Self-organization and complexity in historical landscape patterns
Article first published online: 23 APR 2003
Volume 100, Issue 3, pages 541–553, March 2003
How to Cite
Bolliger, J., Sprott, J. C. and Mladenoff, D. J. (2003), Self-organization and complexity in historical landscape patterns. Oikos, 100: 541–553. doi: 10.1034/j.1600-0706.2003.12109.x
- Issue published online: 23 APR 2003
- Article first published online: 23 APR 2003
- Manuscript Accepted 29 August 2002
Self-organization describes the evolution process of complex structures where systems emerge spontaneously, driven internally by variations of the system itself. Self-organization to the critical state is manifested by scale-free behavior across many orders of magnitude (Bak et al. 1987, Bak 1996, Solé et al. 1999). Spatial scale-free behavior implies fractal properties and is quantified by the fractal dimension. Temporal scale-free behavior is evident in power spectra of fluctuations that obey power laws. Self-organized criticality is a universal phenomenon that likely produces some of the fractals and power laws observed in nature.
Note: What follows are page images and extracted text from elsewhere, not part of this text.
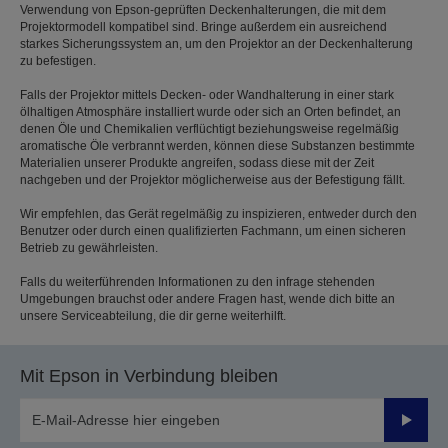
Verwendung von Epson-geprüften Deckenhalterungen, die mit dem
Projektormodell kompatibel sind. Bringe außerdem ein ausreichend
starkes Sicherungssystem an, um den Projektor an der Deckenhalterung
zu befestigen.
Falls der Projektor mittels Decken- oder Wandhalterung in einer stark
ölhaltigen Atmosphäre installiert wurde oder sich an Orten befindet, an
denen Öle und Chemikalien verflüchtigt beziehungsweise regelmäßig
aromatische Öle verbrannt werden, können diese Substanzen bestimmte
Materialien unserer Produkte angreifen, sodass diese mit der Zeit
nachgeben und der Projektor möglicherweise aus der Befestigung fällt.
Wir empfehlen, das Gerät regelmäßig zu inspizieren, entweder durch den
Benutzer oder durch einen qualifizierten Fachmann, um einen sicheren
Betrieb zu gewährleisten.
Falls du weiterführenden Informationen zu den infrage stehenden
Umgebungen brauchst oder andere Fragen hast, wende dich bitte an
unsere Serviceabteilung, die dir gerne weiterhilft.
Mit Epson in Verbindung bleiben
Sende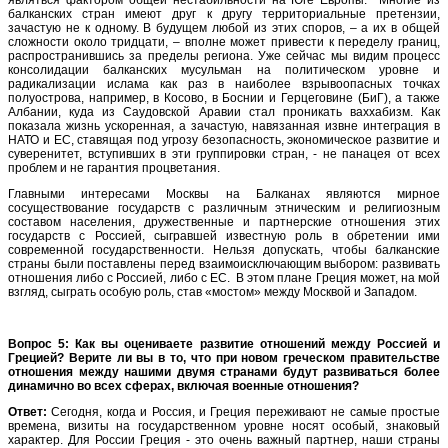
балканских стран имеют друг к другу территориальные претензии,
зачастую не к одному. В будущем любой из этих споров, – а их в общей
сложности около тридцати, – вполне может привести к переделу границ,
распространившись за пределы региона. Уже сейчас мы видим процесс
консолидации балканских мусульман на политическом уровне и
радикализации ислама как раз в наиболее взрывоопасных точках
полуострова, например, в Косово, в Боснии и Герцеговине (БиГ), а также
Албании, куда из Саудовской Аравии стал проникать ваххабизм. Как
показала жизнь ускоренная, а зачастую, навязанная извне интеграция в
НАТО и ЕС, ставящая под угрозу безопасность, экономическое развитие и
суверенитет, вступивших в эти группировки стран, - не панацея от всех
проблем и не гарантия процветания.
Главными интересами Москвы на Балканах являются мирное
сосуществование государств с различным этническим и религиозным
составом населения, дружественные и партнерские отношения этих
государств с Россией, сыгравшей известную роль в обретении ими
современной государственности. Нельзя допускать, чтобы балканские
страны были поставлены перед взаимоисключающим выбором: развивать
отношения либо с Россией, либо с ЕС. В этом плане Греция может, на мой
взгляд, сыграть особую роль, став «мостом» между Москвой и Западом.
Вопрос 5: Как вы оцениваете развитие отношений между Россией и
Грецией? Верите ли вы в то, что при новом греческом правительстве
отношения между нашими двумя странами будут развиваться более
динамично во всех сферах, включая военные отношения?
Ответ:
Сегодня, когда и Россия, и Греция переживают не самые простые
времена, визиты на государственном уровне носят особый, знаковый
характер. Для России Греция - это очень важный партнер, наши страны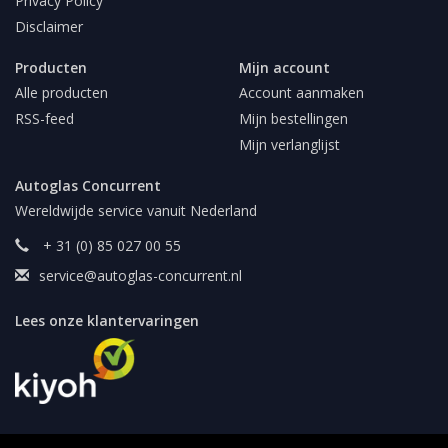
Privacy Policy
Disclaimer
Producten
Mijn account
Alle producten
Account aanmaken
RSS-feed
Mijn bestellingen
Mijn verlanglijst
Autoglas Concurrent
Wereldwijde service vanuit Nederland
+ 31 (0) 85 027 00 55
service@autoglas-concurrent.nl
Lees onze klantervaringen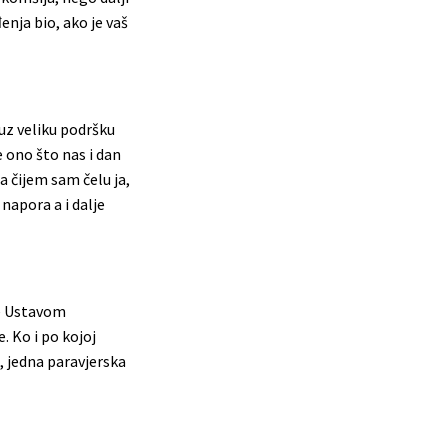
enja bio, ako je vaš
uz veliku podršku
e ono što nas i dan
a čijem sam čelu ja,
napora a i dalje
 je Ustavom
. Ko i po kojoj
, jedna paravjerska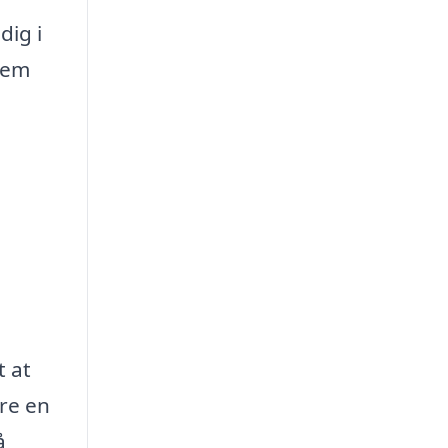
dig i
hjem
t at
øre en
å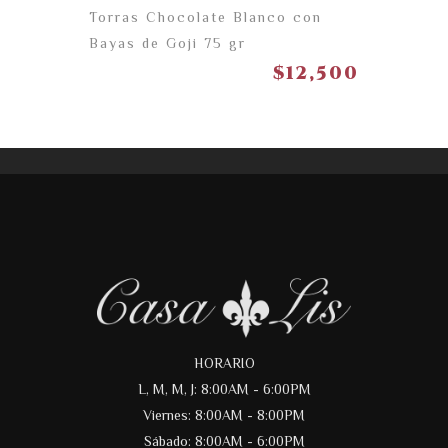
Torras Chocolate Blanco con
Bayas de Goji 75 gr
$
12,500
HORARIO
L, M, M, J: 8:00AM - 6:00PM
Viernes: 8:00AM - 8:00PM
Sábado: 8:00AM - 6:00PM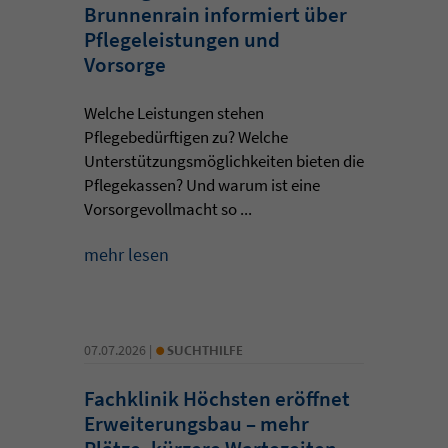
Brunnenrain informiert über
Pflegeleistungen und
Vorsorge
Welche Leistungen stehen
Pflegebedürftigen zu? Welche
Unterstützungsmöglichkeiten bieten die
Pflegekassen? Und warum ist eine
Vorsorgevollmacht so ...
mehr lesen
•
07.07.2026 |
SUCHTHILFE
Fachklinik Höchsten eröffnet
Erweiterungsbau – mehr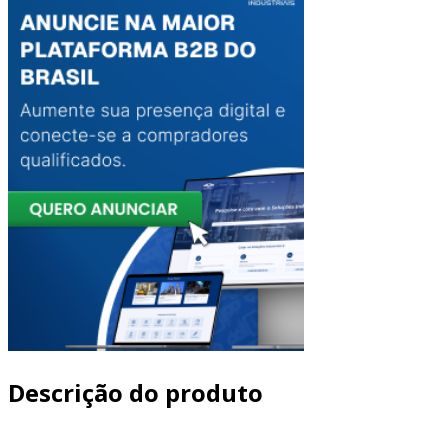
Descrição do produto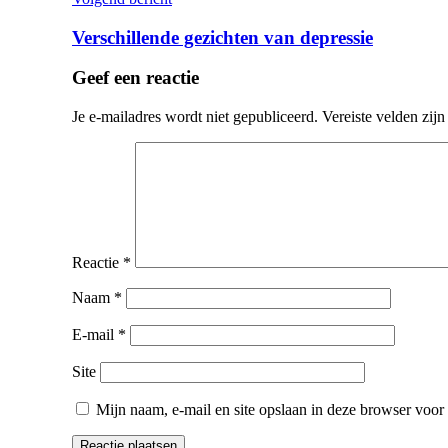
Verschillende gezichten van depressie
Geef een reactie
Je e-mailadres wordt niet gepubliceerd.
Vereiste velden zij
Reactie
*
Naam
*
E-mail
*
Site
Mijn naam, e-mail en site opslaan in deze browser voor 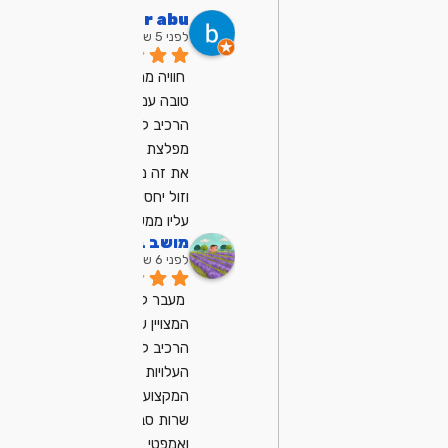
bar abu
לפני 5 שנים
חוויה ממש ממש 
טובה עם מיכאל, 
הרכיב לי מחשב 
מפלצת ועשה לי 
את זה ממש מהר 
וזול יחסית, ממליץ 
עליו ממש
מושב בן שמן
לפני 6 שנים
מעבר למחשב 
המצויין שמיכאל 
הרכיב לנו
העלויות נוחות
המקצועיות ובייחוד 
שרות סבלנו 
ואמפטי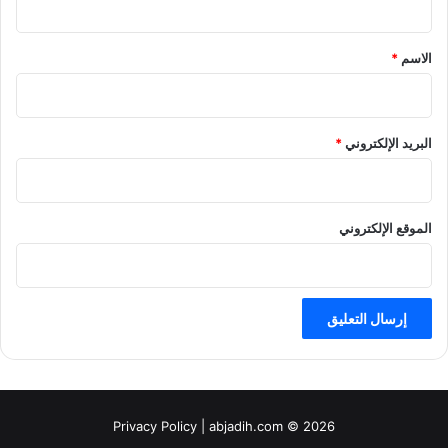
ق
*
الاسم
*
البريد الإلكتروني
*
الموقع الإلكتروني
Privacy Policy
| abjadih.com © 2026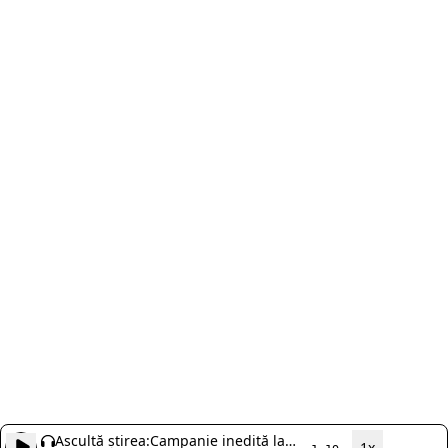
Ascultă știrea:
Campanie inedită la
1x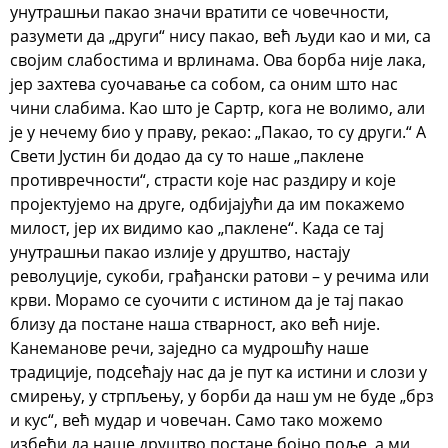
унутрашњи пакао значи вратити се човечности,
разумети да „други“ нису пакао, већ људи као и ми, са
својим слабостима и врлинама.
Ова борба није лака,
јер захтева суочавање са собом, са оним што нас
чини слабима. Као што је Сартр, кога не волимо, али
је у нечему био у праву, рекао: „Пакао, то су други.“ А
Свети Јустин би додао да су то наше „паклене
противречности“, страсти које нас раздиру и које
пројектујемо на друге, одбијајући да им покажемо
милост, јер их видимо као „паклене“. Када се тај
унутрашњи пакао излије у друштво, настају
револуције, сукоби, грађански ратови – у речима или
крви. Морамо се суочити с истином да је тај пакао
близу да постане наша стварност, ако већ није.
Канеманове речи, заједно са мудрошћу наше
традиције, подсећају нас да је пут ка истини и слози у
смирењу, у стрпљењу, у борби да наш ум не буде „брз
и кус“, већ мудар и човечан. Само тако можемо
избећи да наше друштво постане бојно поље, а ми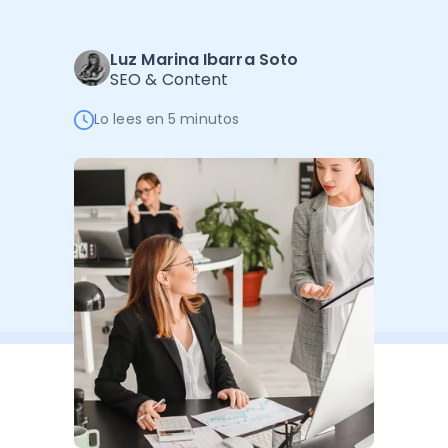
Administración Empresarial
Software Factura y Administración
Kits
Luz Marina Ibarra Soto
SEO & Content
Ver todo
Ver Todo
Autores
Lo lees en 5 minutos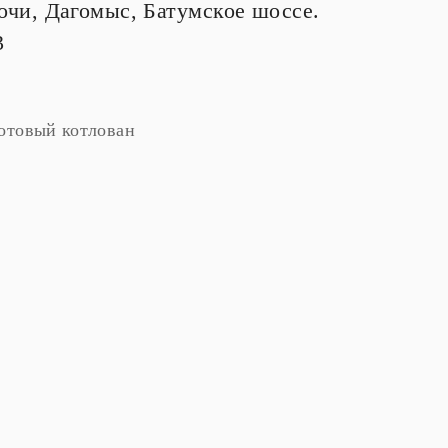
очи, Дагомыс, Батумское шоссе.
3
отовый котлован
We investigated the historical landscape of southern Wisconsin (USA) (60,000 km2) for self-organization and complexity. The landscape is patterned into prairies, savannas, and open and closed forests, using data from the United States General Land Office Surveys that were conducted during the 19th century, at a time prior to Euro-American settlement.
We applied a two-dimensional cellular automaton model with one adjustable parameter. Model evolution replaces a cell that dies at random times by a cell chosen randomly from within a circular radius r, where r typically takes values between 1 (local) and 10 units (regional). Cluster probability is used to measure the degree of organization. The model landscape self-organizes to a realistic critical state if neighborhoods of intermediate size (r=3) are chosen, indicating that (a) no particular time or space scale for the clusters is singled out, i.e. the spatial dependence is fractal, and temporal fluctuations in the cluster probability exhibit power laws; (b) a simple model suffices to replicate the landscape pattern resulting from complex spatial and temporal interactions.
Measures of comparison between the observed and the simulated landscape show good agreement: fractal dimensions for simulated (1.6) and observed landscapes (1.64), cluster probabilities for simulated (32.3%) and observed (32.6%) landscapes, and algorithmic complexity for simulated (6792 bytes) and observed (6205 bytes) landscapes. The results are robust towards variation of initial and boundary conditions as well as perturbations.